Uno de los aspectos más interesantes de esta ley es que aporta, en lo que toca a la obtención ilícita de secretos empresariales sin consentimiento de su titular, algunos peteretes que todo buen CISO apreciará, por cuanto lo indicado parece que está pidiendo a gritos incorporar, en aquellas empresas en que no se haya hecho ya, el tratamiento de la información constitutiva de secreto empresarial en la política de seguridad, un punto más que vincula esta parcela con el sistema corporativo de gestión de riesgos.
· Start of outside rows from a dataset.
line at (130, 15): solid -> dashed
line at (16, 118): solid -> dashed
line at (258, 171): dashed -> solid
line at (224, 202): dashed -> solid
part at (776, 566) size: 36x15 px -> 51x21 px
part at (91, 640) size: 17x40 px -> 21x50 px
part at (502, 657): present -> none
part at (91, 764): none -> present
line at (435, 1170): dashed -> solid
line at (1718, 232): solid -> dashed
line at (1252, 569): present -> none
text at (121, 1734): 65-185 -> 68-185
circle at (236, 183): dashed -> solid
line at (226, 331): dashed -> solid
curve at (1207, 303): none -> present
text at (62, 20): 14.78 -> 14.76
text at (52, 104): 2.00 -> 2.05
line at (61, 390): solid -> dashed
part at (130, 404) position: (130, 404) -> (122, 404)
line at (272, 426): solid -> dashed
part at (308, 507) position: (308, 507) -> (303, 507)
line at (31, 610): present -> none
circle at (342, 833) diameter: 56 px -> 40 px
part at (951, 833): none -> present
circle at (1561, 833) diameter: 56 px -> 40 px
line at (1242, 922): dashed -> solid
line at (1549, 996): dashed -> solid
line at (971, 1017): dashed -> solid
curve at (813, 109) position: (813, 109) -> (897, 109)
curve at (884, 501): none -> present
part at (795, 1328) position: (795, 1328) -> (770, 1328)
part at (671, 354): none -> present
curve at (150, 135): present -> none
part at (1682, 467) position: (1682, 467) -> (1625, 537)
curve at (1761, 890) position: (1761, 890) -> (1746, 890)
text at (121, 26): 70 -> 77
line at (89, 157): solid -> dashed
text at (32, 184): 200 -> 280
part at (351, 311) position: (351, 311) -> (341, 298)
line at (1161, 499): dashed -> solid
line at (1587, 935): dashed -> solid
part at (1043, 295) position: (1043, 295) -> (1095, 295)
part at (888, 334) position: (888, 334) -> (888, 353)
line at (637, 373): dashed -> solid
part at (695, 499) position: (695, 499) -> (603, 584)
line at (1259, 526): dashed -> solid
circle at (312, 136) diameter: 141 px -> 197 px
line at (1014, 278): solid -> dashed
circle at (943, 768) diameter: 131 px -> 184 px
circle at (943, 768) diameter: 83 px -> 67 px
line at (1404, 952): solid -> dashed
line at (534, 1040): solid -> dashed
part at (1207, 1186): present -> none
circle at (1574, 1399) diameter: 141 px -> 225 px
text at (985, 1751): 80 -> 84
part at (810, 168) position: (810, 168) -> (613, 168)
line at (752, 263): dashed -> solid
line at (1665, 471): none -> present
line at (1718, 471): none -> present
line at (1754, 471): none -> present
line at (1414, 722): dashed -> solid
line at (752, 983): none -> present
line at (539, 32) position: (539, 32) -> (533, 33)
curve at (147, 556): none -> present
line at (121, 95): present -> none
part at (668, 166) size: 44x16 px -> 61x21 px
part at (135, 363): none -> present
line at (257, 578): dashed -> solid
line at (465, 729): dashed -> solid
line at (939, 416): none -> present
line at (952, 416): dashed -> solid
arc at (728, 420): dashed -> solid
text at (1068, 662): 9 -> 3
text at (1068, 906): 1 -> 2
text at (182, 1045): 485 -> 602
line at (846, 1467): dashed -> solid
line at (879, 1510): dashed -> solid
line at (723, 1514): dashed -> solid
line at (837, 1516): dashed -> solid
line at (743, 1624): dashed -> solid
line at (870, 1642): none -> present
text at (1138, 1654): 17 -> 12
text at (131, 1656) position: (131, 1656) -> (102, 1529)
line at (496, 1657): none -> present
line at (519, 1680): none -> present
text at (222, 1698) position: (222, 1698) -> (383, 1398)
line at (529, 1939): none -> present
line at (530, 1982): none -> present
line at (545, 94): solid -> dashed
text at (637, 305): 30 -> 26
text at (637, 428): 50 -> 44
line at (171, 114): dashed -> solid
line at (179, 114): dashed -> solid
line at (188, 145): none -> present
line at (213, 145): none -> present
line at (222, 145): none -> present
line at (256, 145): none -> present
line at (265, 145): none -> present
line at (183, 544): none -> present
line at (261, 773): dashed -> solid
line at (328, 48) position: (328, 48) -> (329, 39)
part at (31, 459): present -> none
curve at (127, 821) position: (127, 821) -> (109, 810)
Hablamos de negocio.

Obtención ilícita

Y es que la obtención de un secreto empresarial sin consentimiento del titular, se considerará ilícita cuando, entre otras formas, se haga mediante el acceso, apropiación o copia no autorizadas de documentos, objetos materiales, sustancias, ficheros electrónicos u otros soportes, que contengan secreto empresarial o a partir de los cuales se pueda deducir...

En los tiempos que corren, dominados por el diseño y rediseño de las operativas de negocio y actividad, su adaptación al espacio digital, el subidón a la nube, el trabajo colaborativo deslocalizado con la intervención de proveedores y otros terceros, obliga al CISO a intervenir activamente en la gestión de los riesgos de seguridad de los secretos empresariales, cuya gestión en muchos sectores ha permanecido hasta hoy en celosas manos pelín inexpertas en protección de información tratada en sistemas tecnológicos.

La cosa tiene su aquél, porque aquí no estamos hablando de datos personales (si los hubiera, ya saben los Delegados de Protección de Datos y los CISOs cómo hay que tratarlos), sino de información estratégica de negocio que hay que proteger y que, de no serlo, difícilmente será asegurable, además de acarrear, si se materializa y “prueba” la ilicitud de su obtención, consecuencias irremediables.

Puede pasar también que una compañía no esté clasificando formalmente su información y, por tanto, no catalogando como tal la susceptible de ser considerada secreto empresarial.

Si yo me enterara lícitamente de cosa semejante, no me gustaría ser accionista y/o cliente de una empresa así. Palabra.